[Calibrated multi-view image sets]
============================================================

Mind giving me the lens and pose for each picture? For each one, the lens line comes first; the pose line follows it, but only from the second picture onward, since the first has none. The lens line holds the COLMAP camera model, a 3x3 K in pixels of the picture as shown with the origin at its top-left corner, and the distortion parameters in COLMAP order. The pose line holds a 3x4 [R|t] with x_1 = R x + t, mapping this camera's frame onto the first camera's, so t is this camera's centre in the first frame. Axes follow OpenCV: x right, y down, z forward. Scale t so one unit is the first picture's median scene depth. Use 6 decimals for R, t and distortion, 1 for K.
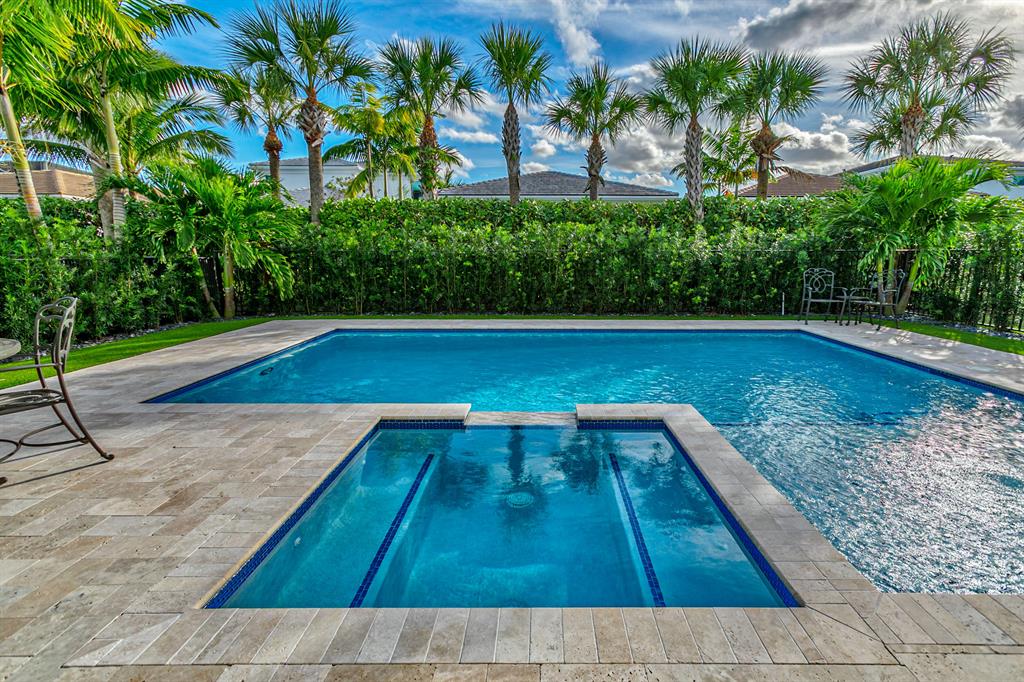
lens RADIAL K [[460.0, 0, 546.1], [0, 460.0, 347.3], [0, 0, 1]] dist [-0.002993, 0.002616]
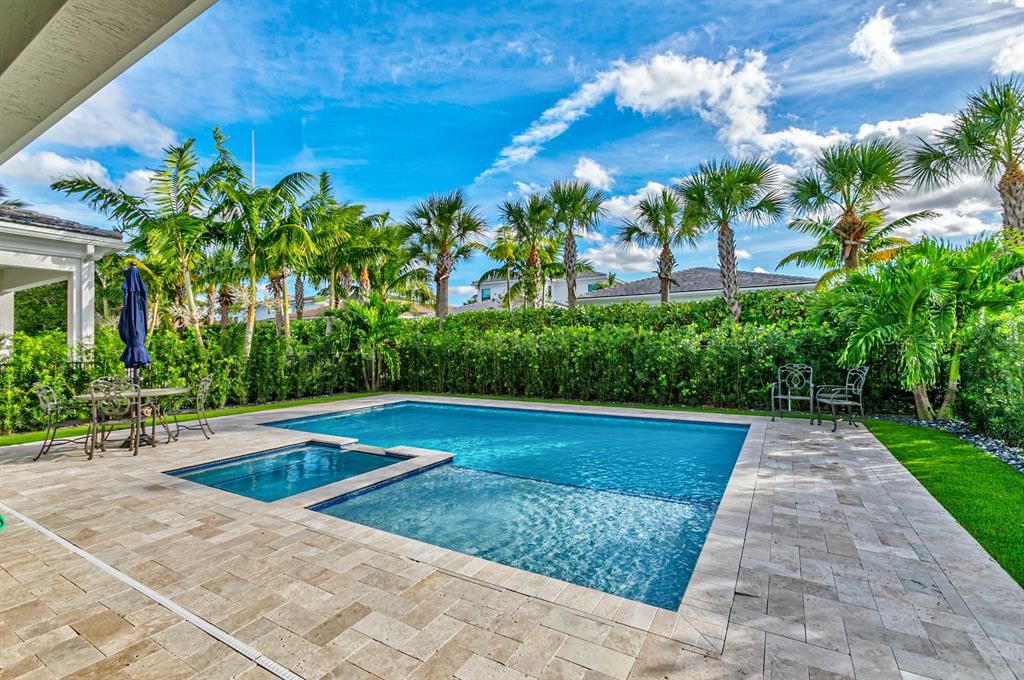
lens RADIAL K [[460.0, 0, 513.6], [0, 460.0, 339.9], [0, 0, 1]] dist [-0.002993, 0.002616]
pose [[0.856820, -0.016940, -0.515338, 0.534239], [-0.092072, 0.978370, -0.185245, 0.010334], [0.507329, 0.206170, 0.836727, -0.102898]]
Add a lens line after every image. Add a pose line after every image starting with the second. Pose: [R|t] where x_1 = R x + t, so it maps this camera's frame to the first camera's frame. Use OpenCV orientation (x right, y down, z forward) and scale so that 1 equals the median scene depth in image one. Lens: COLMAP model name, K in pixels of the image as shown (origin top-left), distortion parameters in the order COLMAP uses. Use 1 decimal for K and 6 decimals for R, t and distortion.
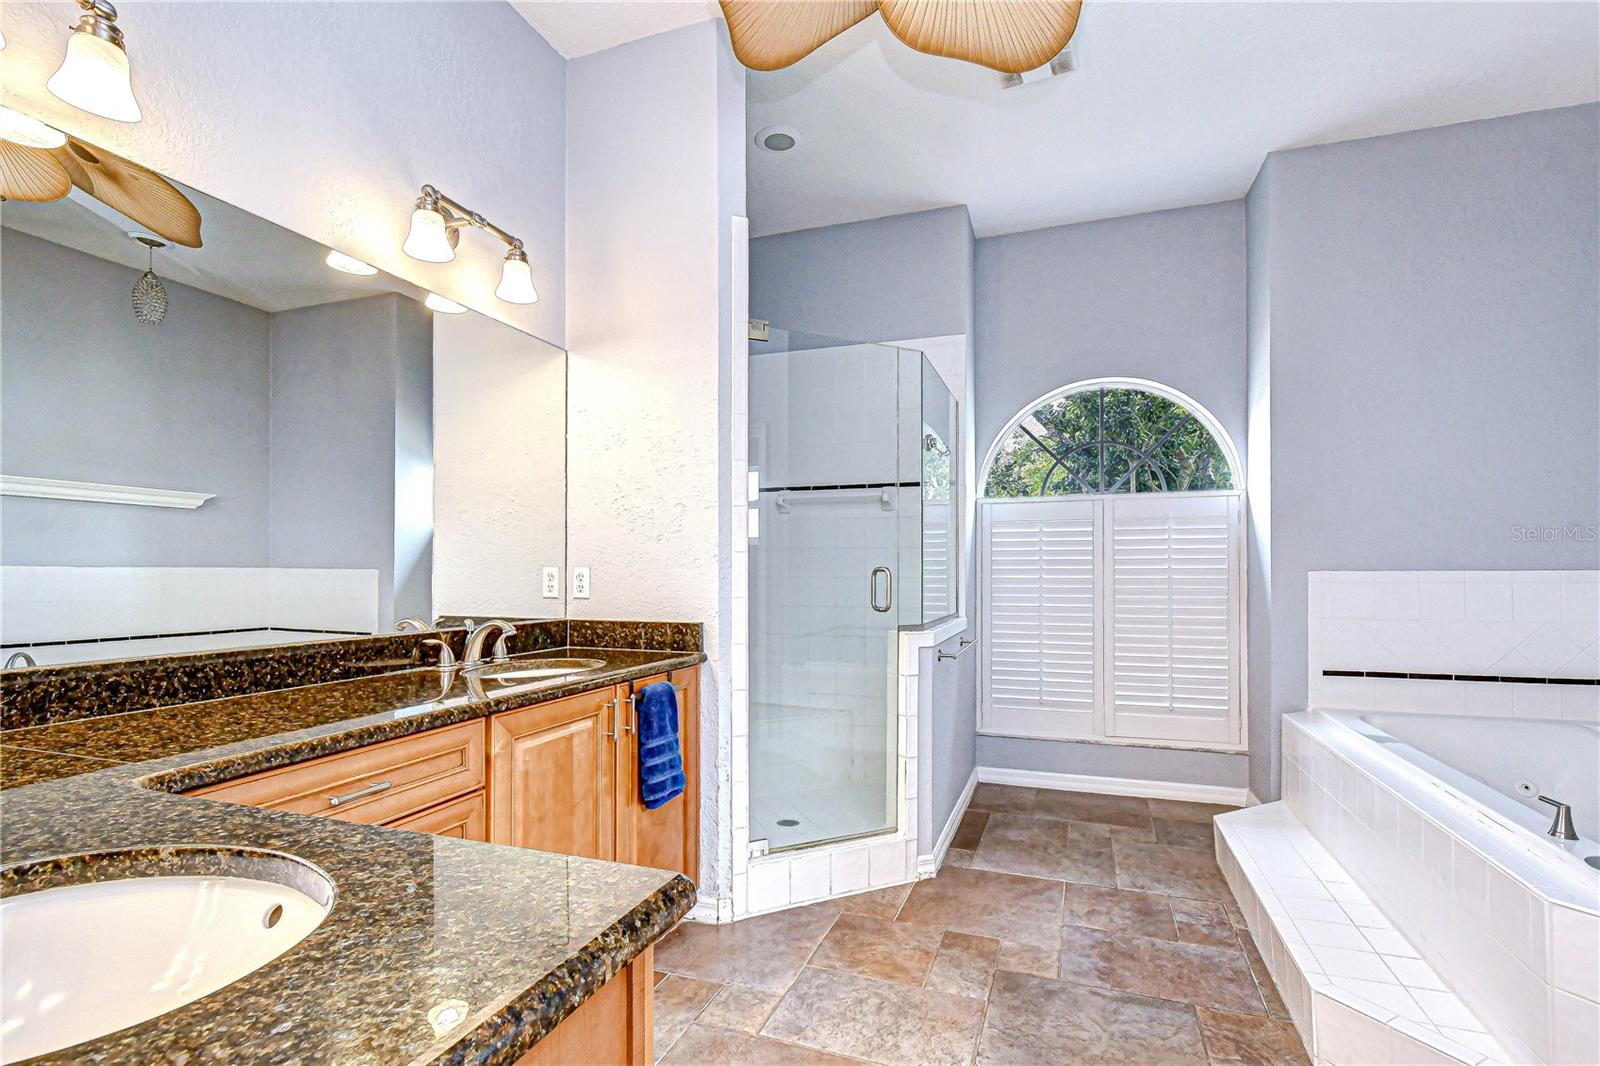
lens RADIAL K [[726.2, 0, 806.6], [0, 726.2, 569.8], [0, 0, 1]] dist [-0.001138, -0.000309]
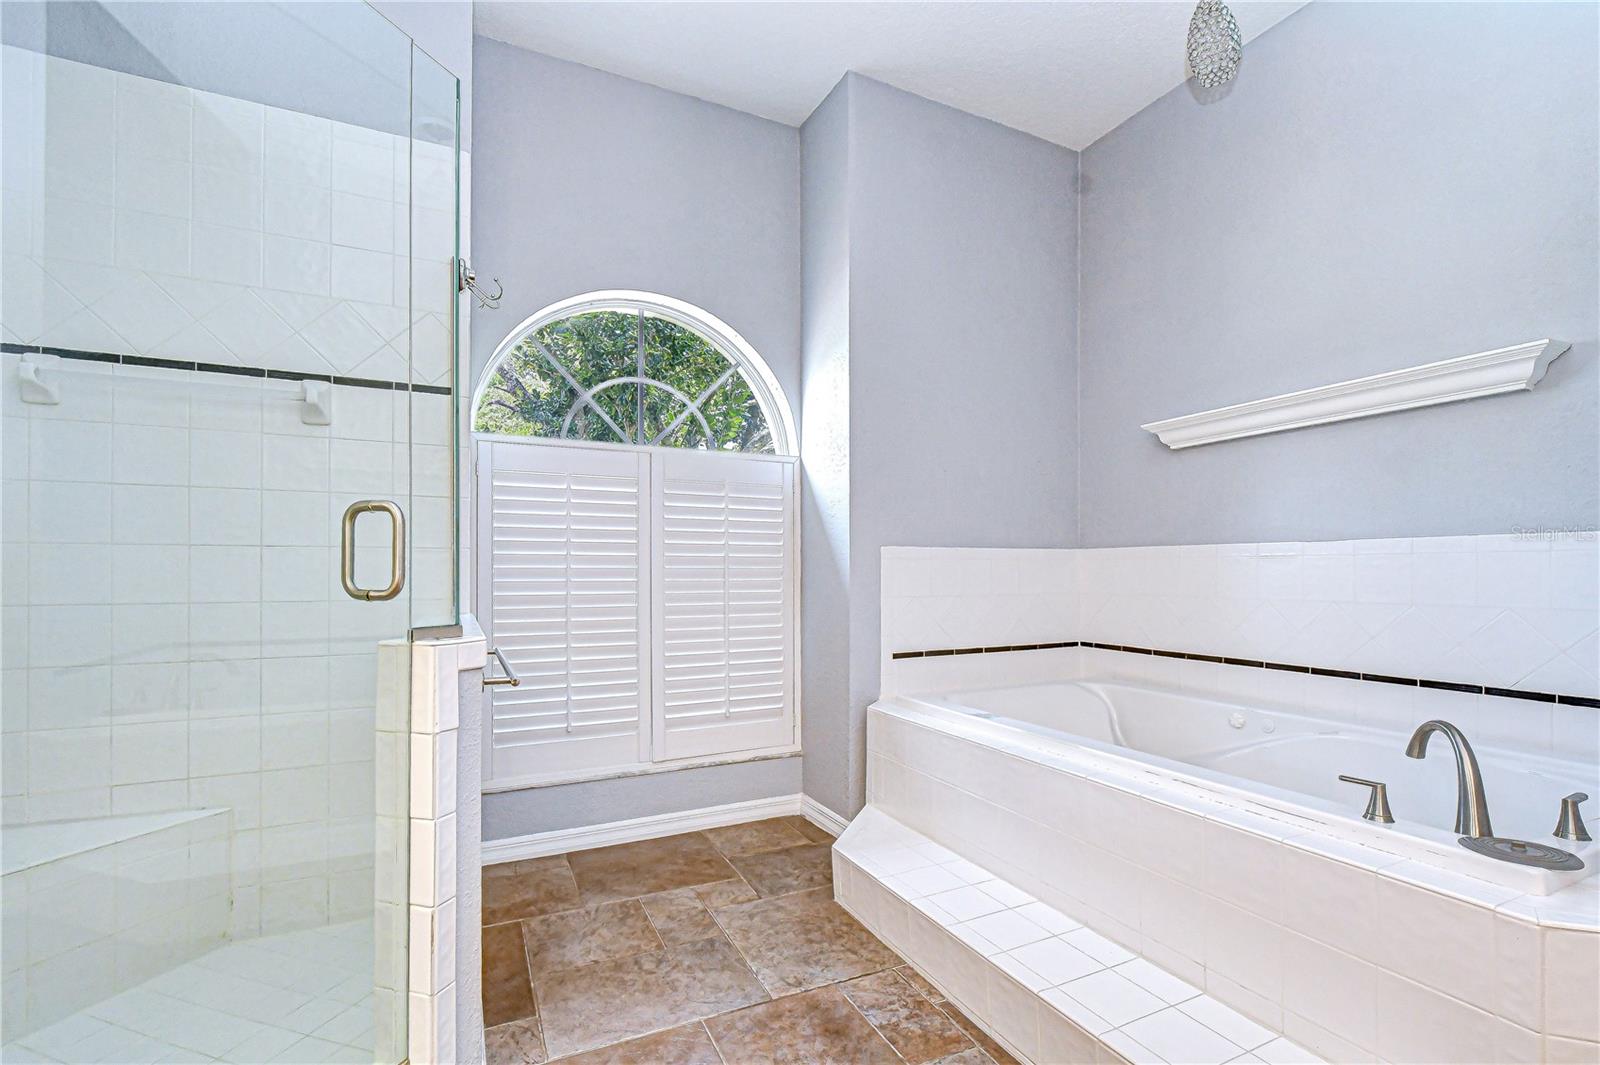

============================================================

> _What you will do_: Transcribe, word for word, the line holding "Add a lens line" and all lines after it in the entries above, ending with the last. Only those lines; no pictures.

> _Exercise answer_:
Add a lens line after every image. Add a pose line after every image starting with the second. Pose: [R|t] where x_1 = R x + t, so it maps this camera's frame to the first camera's frame. Use OpenCV orientation (x right, y down, z forward) and scale so that 1 equals the median scene depth in image one. Lens: COLMAP model name, K in pixels of the image as shown (origin top-left), distortion parameters in the order COLMAP uses. Use 1 decimal for K and 6 decimals for R, t and distortion.
lens RADIAL K [[726.2, 0, 806.6], [0, 726.2, 569.8], [0, 0, 1]] dist [-0.001138, -0.000309]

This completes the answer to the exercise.